Выбрать главу

В «Письмах» отразилась, таким образом, общественная позиция Карамзина, далеко не бесстрастного очевидца событий французской революции, умного и вдумчивого публициста. Более того, «Письма» — это ценнейший и интереснейший документ эпохи: здесь нашли отзвук надежды, стремления и разочарования целого поколения русской интеллигенции конца XVIII в., поколения, которому пришлось отказаться от многих иллюзий.

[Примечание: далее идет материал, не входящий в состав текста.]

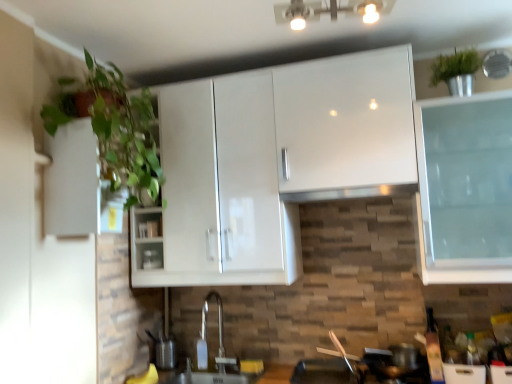
Question: Considering the positions of matte silver sink at lower center, arranged as the 2th sink when viewed from the top, and metallic silver toaster at center in the image, is matte silver sink at lower center, arranged as the 2th sink when viewed from the top, taller or shorter than metallic silver toaster at center?

Choices:
 (A) short
 (B) tall

Answer: (B)

Question: From a real-world perspective, relative to metallic silver toaster at center, is matte silver sink at lower center, which ranks as the first sink in bottom-to-top order, vertically above or below?

Choices:
 (A) above
 (B) below

Answer: (B)

Question: Which object is the closest to the satin nickel faucet at center, which is the first sink in top-to-bottom order?

Choices:
 (A) matte silver sink at lower center, which ranks as the first sink in bottom-to-top order
 (B) green leafy plant at left
 (C) satin silver exhaust hood at center
 (D) white glossy light fixture at upper center
 (E) metallic silver toaster at center

Answer: (A)

Question: Based on their relative distances, which object is nearer to the metallic silver toaster at center?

«Письма» имели большой успех у русской, а затем и зарубежной публики: уже при жизни Карамзина «Письма» были переведены на несколько европейских языков. Это объясняется не только содержанием «Писем», но и их литературными достоинствами. Жанровая структура произведения, казалось бы, очень разнородна: диалоги со знаменитыми писателями сменяются лирическими пассажами или бытовыми зарисовками, вставные новеллы чередуются с философскими размышлениями, театральными рецензиями, и т. д. Однако, несмотря на эту внешнюю сюжетную и стилистическую пестроту, «Письма русского путешественника» представляют собой художественное единство. В центре внимания писателя неизменно остается человек — человек в его личных и общественных связях, в его отношении к природе, к искусству. На страницах «Писем» появляются десятки персонажей — это люди разных национальностей, разных профессий, у них разное имущественное и сословное положение, разная степень культуры. Каждый из них под пером Карамзина становится литературным героем, хотя бы даже эпизодическим. Внешность, манера поведения, характер, история или дальнейшая судьба героя — все это важно и интересно, все это сообщается в «Письмах» с большим или меньшим количеством подробностей. Читатель знакомится с такими выдающимися писателями и философами того времени, как Гердер, И. Кант, К. М. Виланд; с кумиром французских балетоманов Г. Вестрисом; с попутчиками Карамзина: датским поэтом Е. Баггесеном и доктором Г. Беккером; с дамами французского салона; с молоденькой английской служанкой и т. д. Персонажи появляются на страницах «Писем» и исчезают, их сменяют все новые и новые. Лишь один герой продолжает существовать с самого начала до конца на протяжении всего произведения — сам автор.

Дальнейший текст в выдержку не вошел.